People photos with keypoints
════
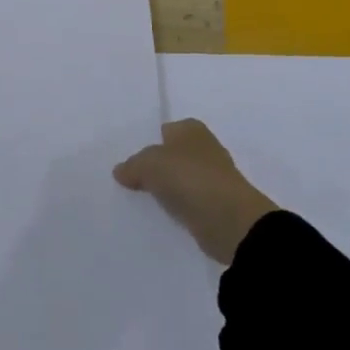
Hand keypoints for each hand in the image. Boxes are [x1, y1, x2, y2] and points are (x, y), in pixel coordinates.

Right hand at [113, 118, 276, 263]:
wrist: (229, 220)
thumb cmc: (189, 178)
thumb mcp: (149, 165)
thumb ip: (132, 165)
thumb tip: (120, 171)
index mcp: (191, 129)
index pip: (167, 130)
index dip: (150, 141)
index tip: (132, 159)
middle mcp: (205, 148)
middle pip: (174, 154)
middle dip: (159, 165)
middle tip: (133, 179)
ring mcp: (214, 177)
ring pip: (182, 178)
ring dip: (169, 187)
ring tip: (144, 199)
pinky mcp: (217, 204)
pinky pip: (190, 201)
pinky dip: (180, 206)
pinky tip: (164, 214)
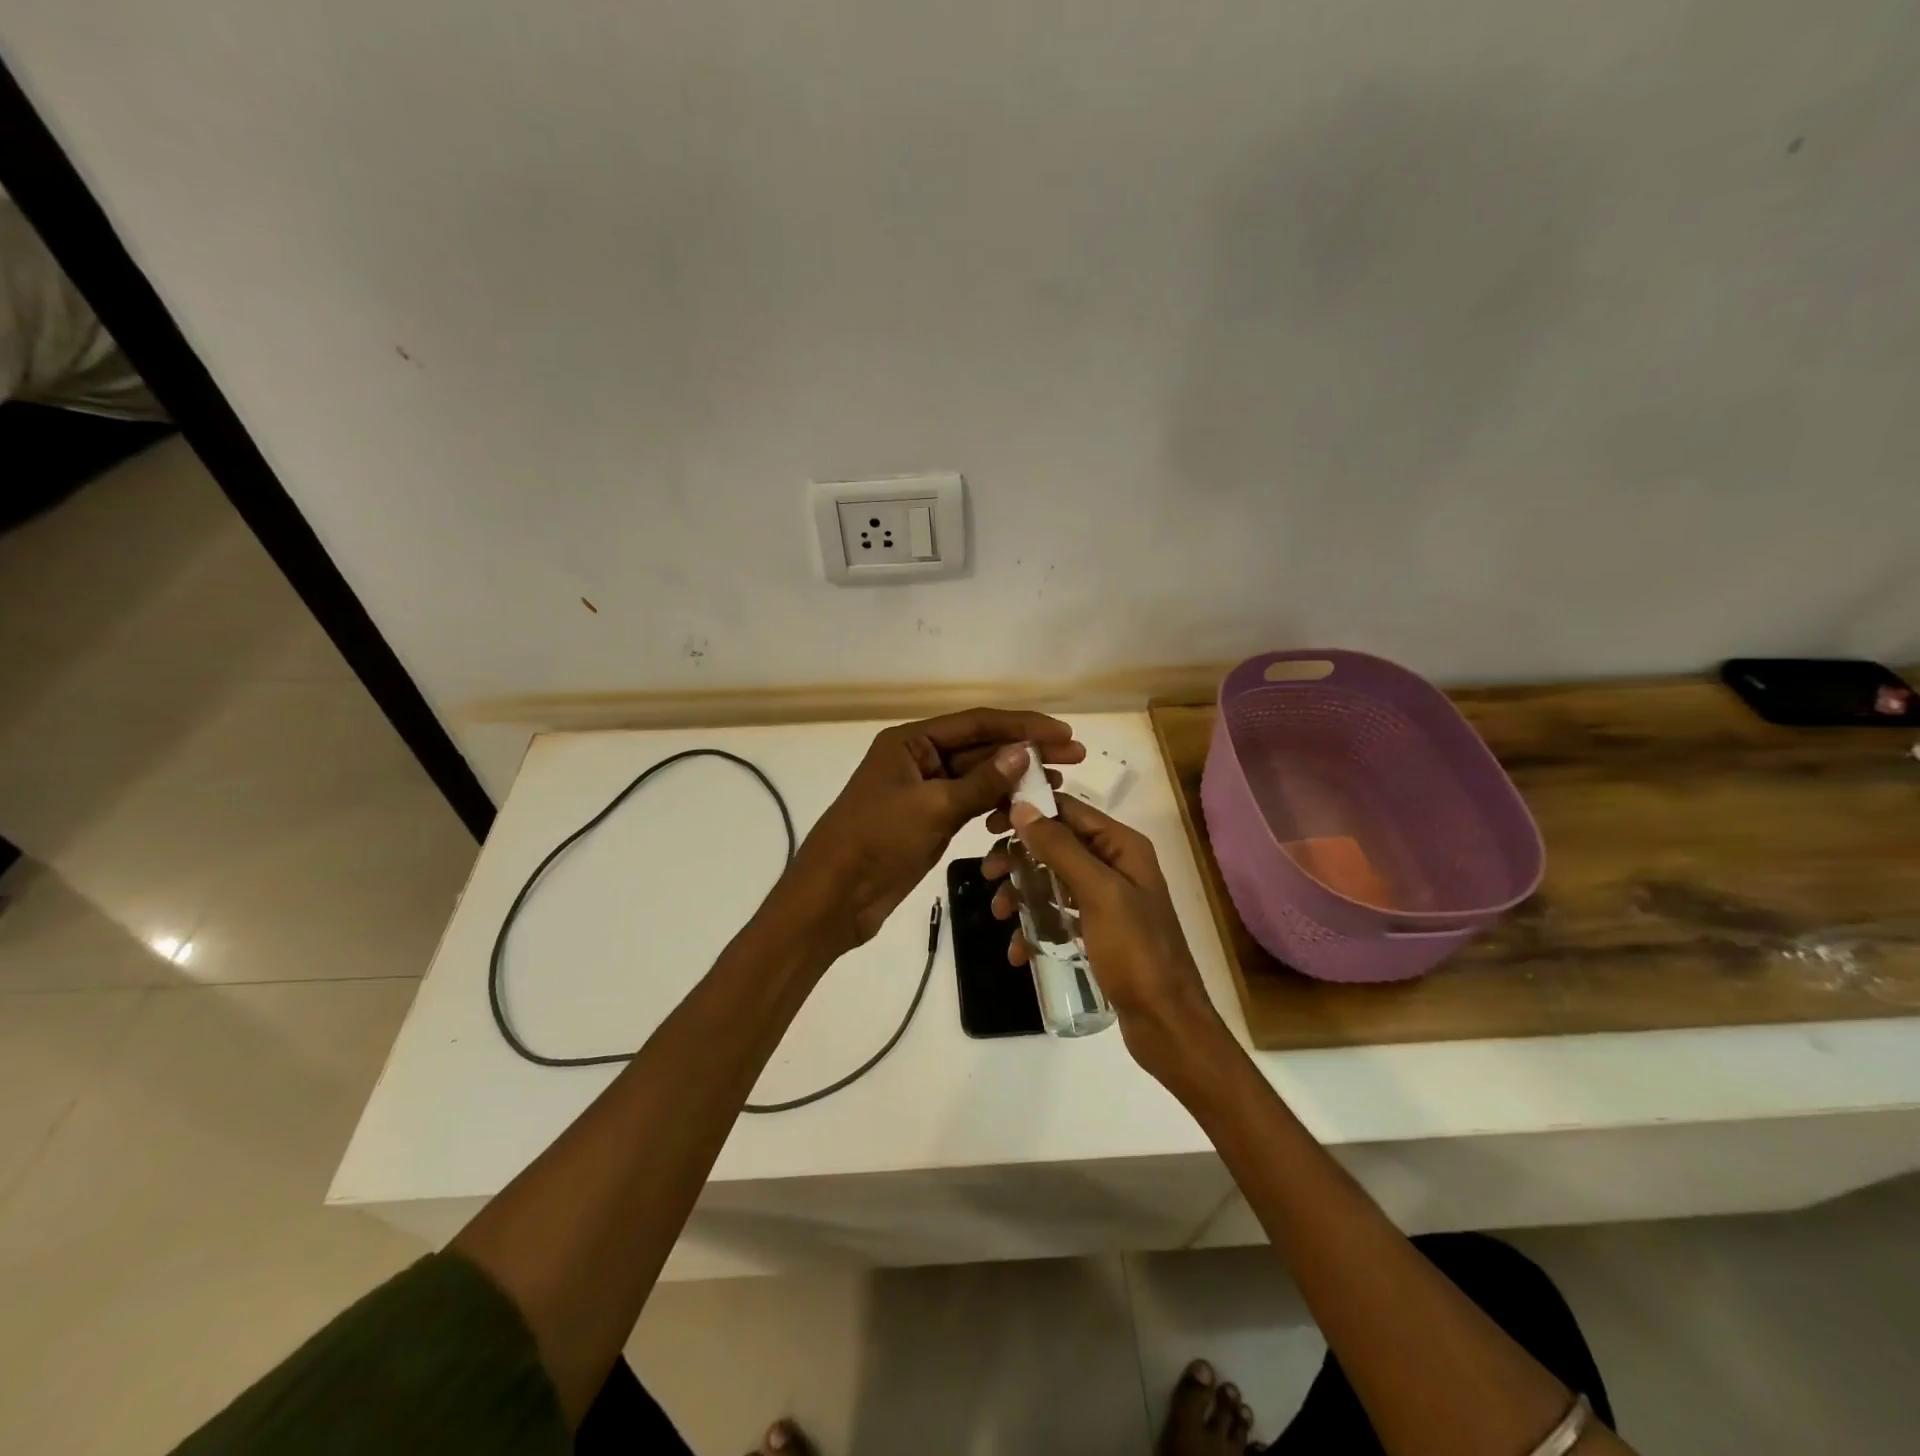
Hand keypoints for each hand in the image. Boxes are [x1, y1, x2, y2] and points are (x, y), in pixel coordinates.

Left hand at [775, 708, 1084, 951]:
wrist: (834, 898)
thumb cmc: (876, 841)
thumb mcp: (932, 808)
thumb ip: (982, 781)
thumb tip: (1024, 753)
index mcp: (911, 742)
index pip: (977, 724)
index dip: (1023, 726)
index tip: (1064, 734)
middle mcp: (919, 759)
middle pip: (981, 748)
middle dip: (1026, 752)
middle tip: (1075, 758)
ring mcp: (925, 790)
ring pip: (979, 777)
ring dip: (1016, 780)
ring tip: (1058, 785)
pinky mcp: (930, 820)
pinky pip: (971, 804)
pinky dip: (996, 805)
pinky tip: (1024, 812)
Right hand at [981, 795, 1227, 1080]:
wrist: (1166, 1024)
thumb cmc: (1136, 952)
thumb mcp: (1098, 893)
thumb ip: (1060, 848)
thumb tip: (1023, 806)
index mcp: (1122, 846)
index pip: (1068, 810)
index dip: (1029, 811)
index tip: (989, 825)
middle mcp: (1116, 865)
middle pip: (1056, 844)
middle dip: (1019, 857)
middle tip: (988, 873)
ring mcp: (1107, 899)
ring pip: (1052, 880)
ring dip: (1021, 893)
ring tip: (1000, 915)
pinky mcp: (1098, 931)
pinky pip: (1058, 915)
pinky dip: (1036, 927)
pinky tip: (1019, 950)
════
**Task directions:**
Lines, not occurrences, are what count: report how many lines of the records above include the word "pinky", and nothing else.

**Completed task:**
12